REQUIREMENT |
Which lines of the entries below run from the one holding "- Add Ingress TLS" to the one holding "- Fix newdeploy doesn't", inclusive? Set down exactly those lines and no others.

--------------------------------

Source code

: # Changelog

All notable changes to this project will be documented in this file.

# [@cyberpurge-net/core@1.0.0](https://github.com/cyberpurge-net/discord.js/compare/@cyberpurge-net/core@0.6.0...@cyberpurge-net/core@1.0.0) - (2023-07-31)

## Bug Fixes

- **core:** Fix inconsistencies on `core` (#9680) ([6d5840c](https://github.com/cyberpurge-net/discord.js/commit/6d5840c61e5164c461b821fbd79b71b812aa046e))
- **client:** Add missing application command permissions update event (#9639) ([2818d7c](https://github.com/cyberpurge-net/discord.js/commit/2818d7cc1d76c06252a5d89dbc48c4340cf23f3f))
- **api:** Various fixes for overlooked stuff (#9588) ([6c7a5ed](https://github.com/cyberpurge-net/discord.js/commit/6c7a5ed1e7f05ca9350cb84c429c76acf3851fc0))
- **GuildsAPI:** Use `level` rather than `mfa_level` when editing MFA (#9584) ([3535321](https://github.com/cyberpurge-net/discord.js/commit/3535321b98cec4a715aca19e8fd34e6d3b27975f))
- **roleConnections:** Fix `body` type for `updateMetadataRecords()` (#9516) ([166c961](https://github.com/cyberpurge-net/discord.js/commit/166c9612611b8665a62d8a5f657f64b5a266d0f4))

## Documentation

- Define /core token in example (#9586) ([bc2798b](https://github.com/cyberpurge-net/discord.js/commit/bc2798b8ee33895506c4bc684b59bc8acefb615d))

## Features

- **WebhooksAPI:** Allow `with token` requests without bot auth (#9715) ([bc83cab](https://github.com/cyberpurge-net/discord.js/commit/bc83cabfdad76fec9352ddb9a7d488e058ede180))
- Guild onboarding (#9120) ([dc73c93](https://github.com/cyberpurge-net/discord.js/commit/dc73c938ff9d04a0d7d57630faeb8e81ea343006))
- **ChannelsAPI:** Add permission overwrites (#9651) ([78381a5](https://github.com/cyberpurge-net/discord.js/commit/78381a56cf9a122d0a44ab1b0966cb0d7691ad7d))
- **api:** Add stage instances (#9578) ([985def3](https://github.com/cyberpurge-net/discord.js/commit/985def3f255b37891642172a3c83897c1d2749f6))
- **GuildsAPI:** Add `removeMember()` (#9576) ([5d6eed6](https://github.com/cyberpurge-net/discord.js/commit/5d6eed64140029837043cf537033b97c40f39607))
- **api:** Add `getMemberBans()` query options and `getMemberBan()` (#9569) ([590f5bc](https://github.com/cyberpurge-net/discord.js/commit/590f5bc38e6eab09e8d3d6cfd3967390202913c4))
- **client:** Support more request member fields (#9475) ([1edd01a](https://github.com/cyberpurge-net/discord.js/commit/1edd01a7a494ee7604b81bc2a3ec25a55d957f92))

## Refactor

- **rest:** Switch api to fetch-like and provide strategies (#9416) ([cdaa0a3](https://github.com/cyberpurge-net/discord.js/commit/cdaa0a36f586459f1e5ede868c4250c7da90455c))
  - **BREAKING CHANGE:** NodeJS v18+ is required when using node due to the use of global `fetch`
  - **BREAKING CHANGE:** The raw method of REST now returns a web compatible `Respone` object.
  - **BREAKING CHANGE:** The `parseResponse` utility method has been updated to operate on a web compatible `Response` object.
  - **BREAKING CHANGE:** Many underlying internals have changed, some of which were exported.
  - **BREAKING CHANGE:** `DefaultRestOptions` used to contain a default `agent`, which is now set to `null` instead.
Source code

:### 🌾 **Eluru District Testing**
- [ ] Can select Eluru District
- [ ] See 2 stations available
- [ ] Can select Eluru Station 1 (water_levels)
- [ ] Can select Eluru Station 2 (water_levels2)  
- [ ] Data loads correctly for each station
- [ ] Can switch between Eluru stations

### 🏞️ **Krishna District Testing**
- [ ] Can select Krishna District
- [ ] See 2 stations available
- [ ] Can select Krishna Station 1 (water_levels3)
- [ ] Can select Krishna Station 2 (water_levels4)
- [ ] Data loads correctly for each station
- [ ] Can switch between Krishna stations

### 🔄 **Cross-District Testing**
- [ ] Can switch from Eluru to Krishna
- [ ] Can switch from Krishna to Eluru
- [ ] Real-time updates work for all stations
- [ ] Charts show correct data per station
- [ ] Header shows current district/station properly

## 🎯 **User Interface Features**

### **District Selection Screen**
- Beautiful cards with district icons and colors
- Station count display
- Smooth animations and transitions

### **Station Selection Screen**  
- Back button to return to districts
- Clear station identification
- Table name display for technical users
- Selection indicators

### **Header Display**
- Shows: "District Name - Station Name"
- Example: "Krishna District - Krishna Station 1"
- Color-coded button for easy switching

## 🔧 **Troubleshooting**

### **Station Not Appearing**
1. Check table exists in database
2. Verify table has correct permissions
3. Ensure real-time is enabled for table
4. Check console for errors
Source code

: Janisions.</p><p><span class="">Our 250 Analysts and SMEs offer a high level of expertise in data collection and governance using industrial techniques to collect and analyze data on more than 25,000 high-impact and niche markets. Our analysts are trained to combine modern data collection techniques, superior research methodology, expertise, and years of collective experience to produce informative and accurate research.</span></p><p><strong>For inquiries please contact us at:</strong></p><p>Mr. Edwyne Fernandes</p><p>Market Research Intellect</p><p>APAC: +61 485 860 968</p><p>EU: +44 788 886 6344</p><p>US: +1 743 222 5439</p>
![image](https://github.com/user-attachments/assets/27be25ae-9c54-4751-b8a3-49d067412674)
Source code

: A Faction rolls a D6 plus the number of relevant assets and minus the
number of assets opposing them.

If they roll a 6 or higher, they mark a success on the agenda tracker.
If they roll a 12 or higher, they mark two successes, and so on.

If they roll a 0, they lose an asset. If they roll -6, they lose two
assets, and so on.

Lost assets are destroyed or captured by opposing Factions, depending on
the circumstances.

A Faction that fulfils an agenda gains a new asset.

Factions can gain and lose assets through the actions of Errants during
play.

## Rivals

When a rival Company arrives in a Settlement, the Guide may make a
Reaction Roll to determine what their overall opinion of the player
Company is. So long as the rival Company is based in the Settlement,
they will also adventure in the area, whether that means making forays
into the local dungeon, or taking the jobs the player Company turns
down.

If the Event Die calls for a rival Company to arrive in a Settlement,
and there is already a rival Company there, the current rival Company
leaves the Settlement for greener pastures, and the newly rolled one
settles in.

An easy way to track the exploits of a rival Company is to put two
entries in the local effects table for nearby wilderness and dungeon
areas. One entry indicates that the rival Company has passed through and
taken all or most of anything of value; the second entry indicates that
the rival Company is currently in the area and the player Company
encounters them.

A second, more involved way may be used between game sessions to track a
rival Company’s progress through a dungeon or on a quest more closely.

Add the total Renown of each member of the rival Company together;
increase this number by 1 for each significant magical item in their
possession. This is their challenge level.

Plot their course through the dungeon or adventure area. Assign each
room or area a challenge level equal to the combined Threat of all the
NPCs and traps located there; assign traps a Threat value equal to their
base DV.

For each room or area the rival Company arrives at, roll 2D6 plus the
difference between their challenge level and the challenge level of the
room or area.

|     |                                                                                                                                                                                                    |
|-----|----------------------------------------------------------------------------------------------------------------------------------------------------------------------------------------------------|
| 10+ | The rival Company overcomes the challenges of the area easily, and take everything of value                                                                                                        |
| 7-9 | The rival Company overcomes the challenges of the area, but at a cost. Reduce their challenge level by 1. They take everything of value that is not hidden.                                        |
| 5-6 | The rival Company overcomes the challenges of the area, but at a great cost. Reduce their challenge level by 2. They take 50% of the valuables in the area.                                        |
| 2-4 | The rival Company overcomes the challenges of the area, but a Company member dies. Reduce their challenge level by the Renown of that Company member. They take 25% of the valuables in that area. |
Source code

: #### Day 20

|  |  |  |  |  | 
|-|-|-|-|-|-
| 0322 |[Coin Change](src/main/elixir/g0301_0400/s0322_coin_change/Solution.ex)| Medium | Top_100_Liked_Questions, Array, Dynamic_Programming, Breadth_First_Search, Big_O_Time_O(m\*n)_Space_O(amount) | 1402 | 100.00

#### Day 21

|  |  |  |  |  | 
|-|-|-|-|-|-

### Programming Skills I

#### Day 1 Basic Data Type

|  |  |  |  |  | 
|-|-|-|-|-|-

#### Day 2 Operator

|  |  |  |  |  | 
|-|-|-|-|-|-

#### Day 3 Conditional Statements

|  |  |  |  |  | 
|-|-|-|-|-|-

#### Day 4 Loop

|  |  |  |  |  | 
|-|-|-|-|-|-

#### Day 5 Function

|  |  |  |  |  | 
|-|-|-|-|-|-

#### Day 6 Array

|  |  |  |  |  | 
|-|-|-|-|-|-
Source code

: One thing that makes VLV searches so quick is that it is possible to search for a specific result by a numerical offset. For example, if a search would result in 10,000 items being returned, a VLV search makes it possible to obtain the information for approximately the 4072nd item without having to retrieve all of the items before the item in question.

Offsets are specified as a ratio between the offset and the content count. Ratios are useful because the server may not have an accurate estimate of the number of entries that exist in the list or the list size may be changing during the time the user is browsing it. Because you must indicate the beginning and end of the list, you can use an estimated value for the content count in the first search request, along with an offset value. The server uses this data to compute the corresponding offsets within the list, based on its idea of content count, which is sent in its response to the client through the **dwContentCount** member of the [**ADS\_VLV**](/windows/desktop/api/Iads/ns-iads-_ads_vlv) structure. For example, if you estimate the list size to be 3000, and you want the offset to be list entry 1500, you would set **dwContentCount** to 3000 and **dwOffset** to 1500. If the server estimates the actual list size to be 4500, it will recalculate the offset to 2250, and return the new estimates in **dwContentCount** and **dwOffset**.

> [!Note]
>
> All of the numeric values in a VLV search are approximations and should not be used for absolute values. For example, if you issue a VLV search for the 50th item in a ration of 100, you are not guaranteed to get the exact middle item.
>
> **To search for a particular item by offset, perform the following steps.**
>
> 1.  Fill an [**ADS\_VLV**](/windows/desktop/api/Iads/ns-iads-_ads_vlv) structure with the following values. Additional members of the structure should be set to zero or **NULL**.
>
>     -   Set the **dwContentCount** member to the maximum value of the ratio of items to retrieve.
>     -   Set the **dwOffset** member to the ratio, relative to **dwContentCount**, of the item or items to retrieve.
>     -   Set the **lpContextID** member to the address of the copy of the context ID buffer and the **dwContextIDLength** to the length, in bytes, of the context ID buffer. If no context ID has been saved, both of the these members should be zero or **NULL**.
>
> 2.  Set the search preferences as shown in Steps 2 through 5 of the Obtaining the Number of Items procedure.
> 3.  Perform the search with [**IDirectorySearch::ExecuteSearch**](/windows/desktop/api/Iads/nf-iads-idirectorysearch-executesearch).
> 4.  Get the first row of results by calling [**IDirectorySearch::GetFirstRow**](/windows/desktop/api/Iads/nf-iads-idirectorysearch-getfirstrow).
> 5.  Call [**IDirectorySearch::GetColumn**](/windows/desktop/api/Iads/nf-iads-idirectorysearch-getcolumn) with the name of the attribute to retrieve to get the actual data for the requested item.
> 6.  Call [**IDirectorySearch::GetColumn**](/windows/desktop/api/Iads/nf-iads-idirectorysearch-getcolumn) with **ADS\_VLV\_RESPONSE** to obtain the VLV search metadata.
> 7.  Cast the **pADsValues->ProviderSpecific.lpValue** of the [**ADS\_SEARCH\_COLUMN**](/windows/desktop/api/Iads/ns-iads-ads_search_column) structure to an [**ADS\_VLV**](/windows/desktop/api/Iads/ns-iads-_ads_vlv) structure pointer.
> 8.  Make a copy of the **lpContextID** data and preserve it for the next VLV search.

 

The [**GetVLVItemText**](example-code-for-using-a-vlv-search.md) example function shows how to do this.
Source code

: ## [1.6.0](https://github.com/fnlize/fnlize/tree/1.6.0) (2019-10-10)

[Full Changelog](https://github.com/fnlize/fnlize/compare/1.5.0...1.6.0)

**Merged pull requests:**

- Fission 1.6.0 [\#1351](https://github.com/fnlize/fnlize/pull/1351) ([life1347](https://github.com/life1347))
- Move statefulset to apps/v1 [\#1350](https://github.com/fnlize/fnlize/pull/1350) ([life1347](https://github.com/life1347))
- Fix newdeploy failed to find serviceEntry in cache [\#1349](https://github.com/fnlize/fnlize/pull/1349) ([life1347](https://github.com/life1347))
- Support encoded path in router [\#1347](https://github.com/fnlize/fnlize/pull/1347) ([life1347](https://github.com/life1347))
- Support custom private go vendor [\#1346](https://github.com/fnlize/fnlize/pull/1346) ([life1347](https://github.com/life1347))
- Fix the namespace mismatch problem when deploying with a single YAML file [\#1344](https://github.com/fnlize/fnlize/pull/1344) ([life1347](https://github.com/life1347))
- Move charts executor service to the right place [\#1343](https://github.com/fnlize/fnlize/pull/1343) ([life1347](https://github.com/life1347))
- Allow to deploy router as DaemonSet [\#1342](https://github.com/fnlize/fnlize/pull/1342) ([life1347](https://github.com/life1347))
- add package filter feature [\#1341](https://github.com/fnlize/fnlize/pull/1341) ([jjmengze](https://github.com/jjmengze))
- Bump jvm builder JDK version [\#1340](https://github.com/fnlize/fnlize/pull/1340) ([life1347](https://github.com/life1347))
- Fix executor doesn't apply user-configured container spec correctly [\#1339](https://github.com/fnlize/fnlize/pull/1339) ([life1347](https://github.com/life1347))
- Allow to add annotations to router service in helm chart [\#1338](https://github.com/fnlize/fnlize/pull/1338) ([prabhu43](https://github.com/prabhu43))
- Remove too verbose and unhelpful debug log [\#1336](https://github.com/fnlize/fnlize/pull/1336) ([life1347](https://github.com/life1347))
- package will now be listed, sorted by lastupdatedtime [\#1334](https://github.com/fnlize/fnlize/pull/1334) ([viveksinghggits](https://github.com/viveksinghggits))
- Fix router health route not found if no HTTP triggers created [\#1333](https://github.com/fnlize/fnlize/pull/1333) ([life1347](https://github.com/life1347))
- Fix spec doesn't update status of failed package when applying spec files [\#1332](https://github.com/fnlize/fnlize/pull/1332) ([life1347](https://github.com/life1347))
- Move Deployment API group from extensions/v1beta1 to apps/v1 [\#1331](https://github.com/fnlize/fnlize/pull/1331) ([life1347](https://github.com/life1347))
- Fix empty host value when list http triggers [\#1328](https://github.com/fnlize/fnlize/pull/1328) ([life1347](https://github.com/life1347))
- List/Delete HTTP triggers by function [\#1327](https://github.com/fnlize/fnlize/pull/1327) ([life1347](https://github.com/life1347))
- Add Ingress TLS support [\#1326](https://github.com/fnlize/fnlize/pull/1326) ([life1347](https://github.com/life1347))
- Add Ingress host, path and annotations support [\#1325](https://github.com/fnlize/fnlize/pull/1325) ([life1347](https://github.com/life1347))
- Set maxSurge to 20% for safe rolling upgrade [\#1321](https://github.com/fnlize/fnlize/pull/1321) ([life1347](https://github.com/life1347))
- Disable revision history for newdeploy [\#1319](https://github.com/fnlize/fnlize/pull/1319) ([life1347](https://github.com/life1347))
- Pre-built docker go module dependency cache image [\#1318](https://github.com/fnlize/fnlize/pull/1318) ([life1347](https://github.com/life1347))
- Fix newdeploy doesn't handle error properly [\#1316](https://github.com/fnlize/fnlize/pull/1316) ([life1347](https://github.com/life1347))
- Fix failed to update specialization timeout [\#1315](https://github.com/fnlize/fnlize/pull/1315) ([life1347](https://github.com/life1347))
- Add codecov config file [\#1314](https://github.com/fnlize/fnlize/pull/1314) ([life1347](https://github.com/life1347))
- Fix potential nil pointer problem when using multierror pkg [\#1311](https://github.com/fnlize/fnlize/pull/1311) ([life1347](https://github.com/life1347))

--------------------------------

COMPLETED TASK |
- Add Ingress TLS support [\#1326](https://github.com/fnlize/fnlize/pull/1326) ([life1347](https://github.com/life1347))
- Add Ingress host, path and annotations support [\#1325](https://github.com/fnlize/fnlize/pull/1325) ([life1347](https://github.com/life1347))
- Set maxSurge to 20% for safe rolling upgrade [\#1321](https://github.com/fnlize/fnlize/pull/1321) ([life1347](https://github.com/life1347))
- Disable revision history for newdeploy [\#1319](https://github.com/fnlize/fnlize/pull/1319) ([life1347](https://github.com/life1347))
- Pre-built docker go module dependency cache image [\#1318](https://github.com/fnlize/fnlize/pull/1318) ([life1347](https://github.com/life1347))
- Fix newdeploy doesn't handle error properly [\#1316](https://github.com/fnlize/fnlize/pull/1316) ([life1347](https://github.com/life1347))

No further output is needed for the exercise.